Todos os que transitarem por este sítio dela terão notícia. Esta outra, porém, riscada no tapete de areia, antes do cair da tarde terá desaparecido como um traço de espuma entre as ondas buliçosas do mar.
-A razão é simples - respondeu Mussa. O benefício que recebi de Nagib permanecerá, para sempre em meu coração. Mas a injúria... essa negra injúria... escrevo-a na areia, como um voto, para que, se depressa daqui se apagar e desaparecer, mais depressa ainda desapareça e se apague de minha lembrança!

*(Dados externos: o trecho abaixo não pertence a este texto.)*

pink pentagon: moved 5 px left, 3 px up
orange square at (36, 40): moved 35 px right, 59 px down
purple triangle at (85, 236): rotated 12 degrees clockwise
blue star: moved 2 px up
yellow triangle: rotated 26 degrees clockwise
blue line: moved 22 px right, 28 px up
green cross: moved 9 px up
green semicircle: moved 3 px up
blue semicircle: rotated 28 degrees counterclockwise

Eis a sublime verdade, meu amigo! Aprendamos a gravar, na pedra, os favores que recebermos, os benefícios que nos fizerem, as palavras de carinho, simpatia e estímulo que ouvirmos. Aprendamos, porém, a escrever na areia as injúrias, as ingratidões, as perfídias e as ironias que nos ferirem pela estrada agreste da vida. Assim seremos todos felizes.
(Adaptada do livro "O gato do cheique e outras histórias" de Malba Tahan - Ediouro)
Este texto foi para mostrar que desavenças acontecem, mais nunca podemos esquecer do bem esta pessoa nos fez um dia.! Fiquem com deus!!!!!